The value of the currency itself is under scrutiny from the EU member states, states that are at its beck and call. It is unlikely that Germany, one of the most economically prosperous countries within the Euro zone, will be submissively dragged down by the weight of less efficient economies. German frustrations are already being vented with its current effort in the German courts to freeze EU bail outs for Greece. Telegraph journalist, Ambrose Evans Pritchard reminds readers German citizens were offered a pledge by their leaders that an end to the Deutschmark would not ‘lead to monetary disorder or leave them liable for Club Med debt.’ As Euro debt begins to become top heavy on the shoulders of more prosperous economic regions, speculation is growing regarding a possible departure from the Euro for Germany. Such a departure could also be followed by the closely connected Netherlands which could inevitably shatter the value of the Euro.
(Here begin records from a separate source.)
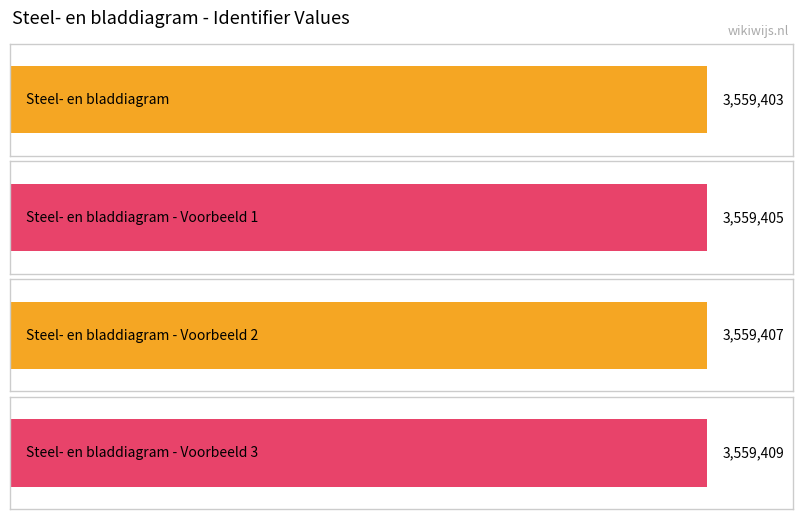

List the labels in order of value, largest first.

Steel- en bladdiagram - Voorbeeld 3, Steel- en bladdiagram - Voorbeeld 2, Steel- en bladdiagram - Voorbeeld 1, Steel- en bladdiagram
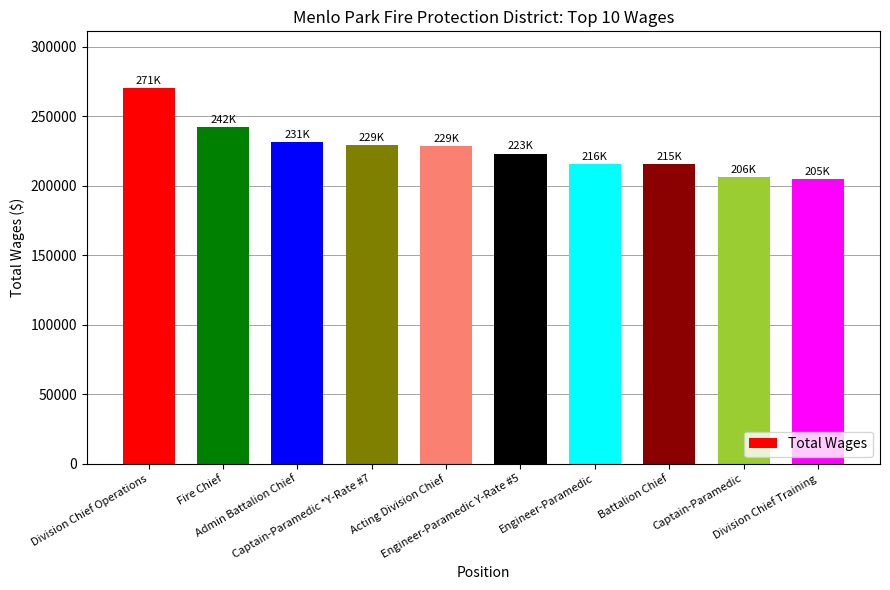

Read the value at Admin Battalion Chief, to the nearest 50.

231150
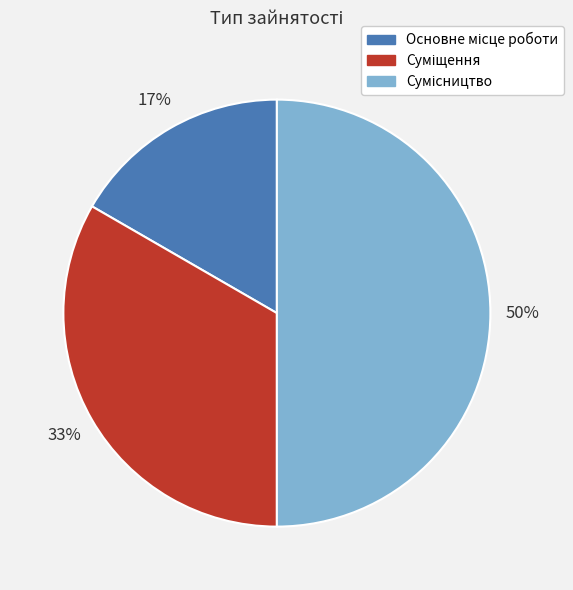

To the nearest percent, what is the difference between the largest and smallest slice percentages?

33%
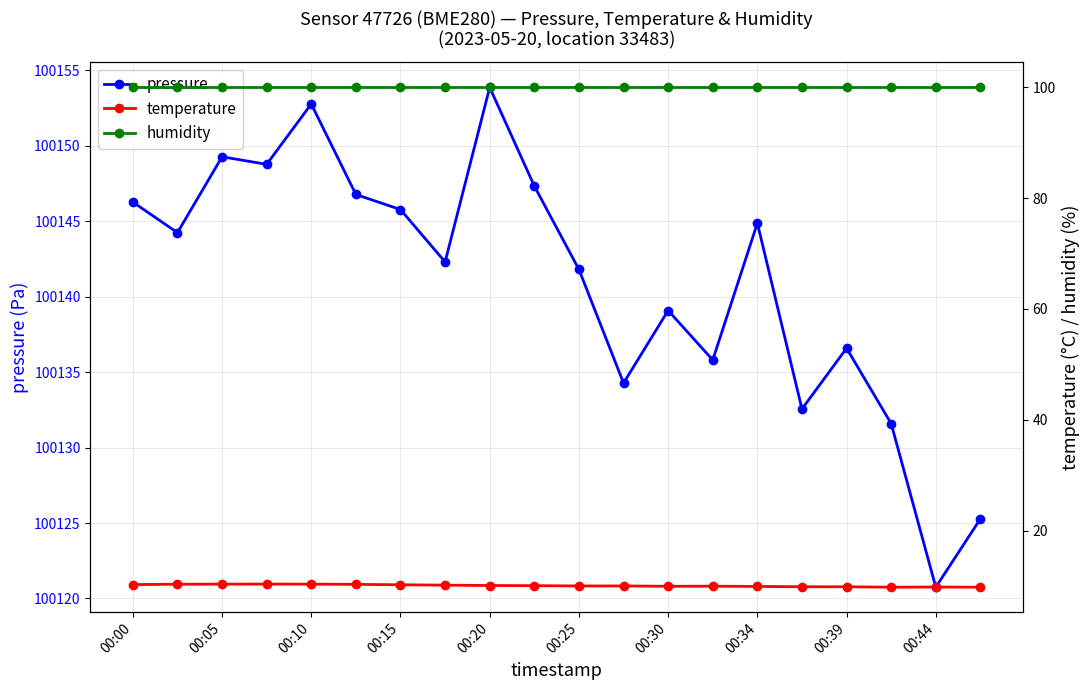

The value of pressure at 00:30 is 141281.7. True or false?

False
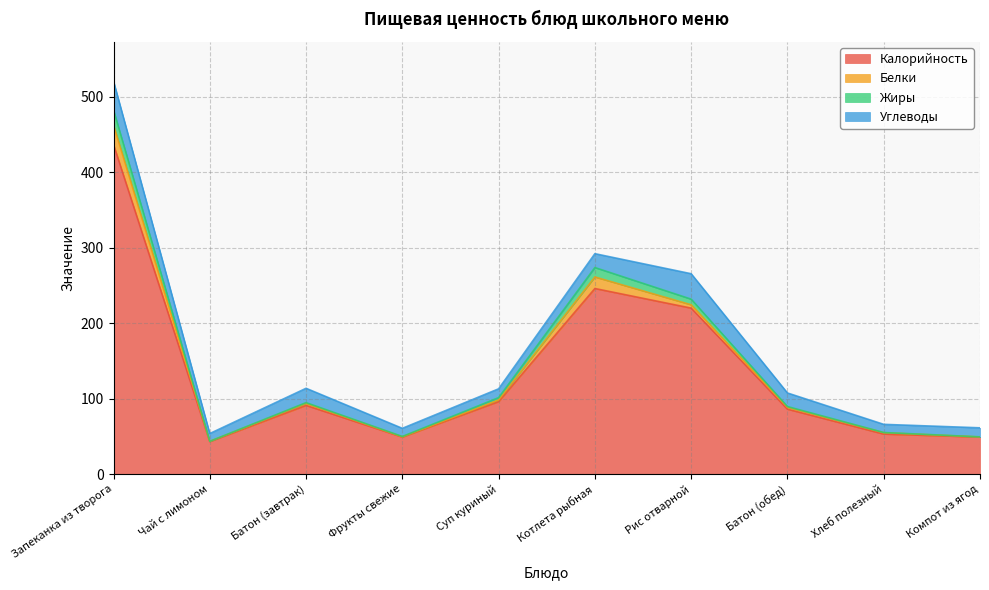

Which category has the highest value in the Калорийность series?

Запеканка из творога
The inherent instability of the Euro has always been widely if not loudly acknowledged, simply because of its sheer connectivity. It is unlikely that an external event will bring an end to the Euro as we know it, but it is likely that the Euro’s own inherent instability may cause its demise. Perhaps the greatest flaw of the Euro is not its exposure to multiple geo-political events but instead its member states. Forex traders will be closely monitoring the spread of budgetary contagion and German movements.